How was it meeting Marianne Pearl?

Dan Futterman: I was incredibly nervous about meeting her. Presuming to portray her beloved husband, I was terrified of that and she was instantly reassuring and instantly took it upon herself to make me feel comfortable with the situation and that speaks to her as a person.

How did you get involved in the film? Were you approached by the producers? Directors? or did you approach them?

Dan Futterman: It’s boring…I got sent the script by my agent who said that they’re coming to town and to read it and read the book and so I did and then I sat down with Michael and I don’t know, and you get the feeling that Michael doesn’t meet with a ton of people, he’s done some kind of winnowing of whatever list he has for each part and so we talked about this script about his movies about Capote, which he had seen. And I think that he liked the fact that I was a writer also, and had particularly written about journalism and that felt comfortable for this part.

When you speak about working with Angelina Jolie and you speak about her qualities as an actor and her ability to play with actors, I almost hear you describing your relationship in character with her as though you’re an observer of her while you’re in character. Is that, is there sort of a split in concentration that goes on?

Dan Futterman: Maybe, (laughs) that’s my failing as actor. But there were times when, just as a human being, you’re deeply involved in a scene and some part of you steps back for a second and just watches the person that you’re playing with and it’s an arresting this to realize sometimes what incredible work your partner is doing and the scene that you…maybe other actors are better in concentrating that I am (laughs)

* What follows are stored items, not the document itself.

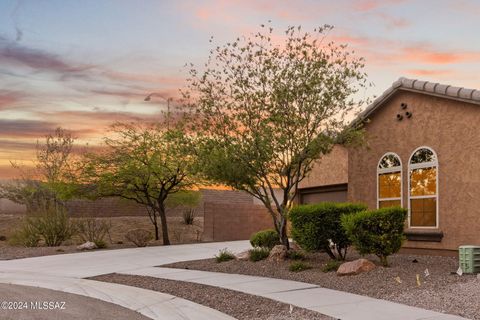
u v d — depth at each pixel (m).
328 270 13.09
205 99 16.39
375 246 12.94
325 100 15.54
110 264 16.45
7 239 26.17
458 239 14.68
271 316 8.91
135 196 25.77
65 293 11.77
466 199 14.51
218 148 16.02
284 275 12.95
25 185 30.03
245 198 38.19
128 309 9.96
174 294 11.21
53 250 20.83
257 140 15.40
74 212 31.00
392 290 10.57
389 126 17.08
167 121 22.36
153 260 17.12
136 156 23.20
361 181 18.17
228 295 10.70
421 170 15.96
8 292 11.86
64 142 30.66
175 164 23.19
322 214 14.30
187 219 32.38
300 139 15.67
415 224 16.05
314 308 9.27
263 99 15.78
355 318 8.48
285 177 16.61
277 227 16.58
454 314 8.52
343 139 15.99
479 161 14.20
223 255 16.03
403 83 16.12
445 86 14.88
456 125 14.88
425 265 13.47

Do you need to shut that out in order to proceed?

Dan Futterman: No, well in some ways, and then in some ways it can feed the scene, I mean I think that, it’s interesting that you say that, because in so many ways I think Danny admired Marianna: as a woman, as a journalist, as an intelligent person, his traveling partner. And so it can kind of feed a way into the scene too…maybe it just helped.

I just wanted to ask you, you’re in the position of these horrific...you have to sort of have to pose in these horrific iconic photographs that we’ve all seen and I just wondered If personally, how it felt to be in them. They have stayed with me since the screening.

Dan Futterman: Yes, I mean many people have those pictures in their heads from back in 2002 and I certainly did I remember seeing them and watching reports of this story play out. You know, I think we felt a great responsibility, they were extremely painful documents for people who knew and loved him and for people who cared about him who might not have known him and so we tried to do it as simply as possible as with no editorializing. So that day we were just quiet and let’s just do this and get done with it and move on to something else because it was something necessary for the film but very painful to do.

Was there a lot of pressure playing him and what characteristics did he have that you think you have too?

Dan Futterman: In terms of the first part of your question, I was really conscious playing him that he has this beautiful five year old son now who is never going to be able to meet his father and he’s only going to be able to learn about him from other people: from his mom, from Danny’s family and friends and maybe a little bit, maybe at some point, he will be able to see this film and hopefully this captures something of his father, something I admire about Danny sometimes he was someone who really delighted in meeting new people, compulsively social… not…congenially socially which I suppose is more of what I mean, he would strike up a conversation with anybody he possibly could which was part of his work but part of what he loved about life. And I have that sometimes when I am in a good mood.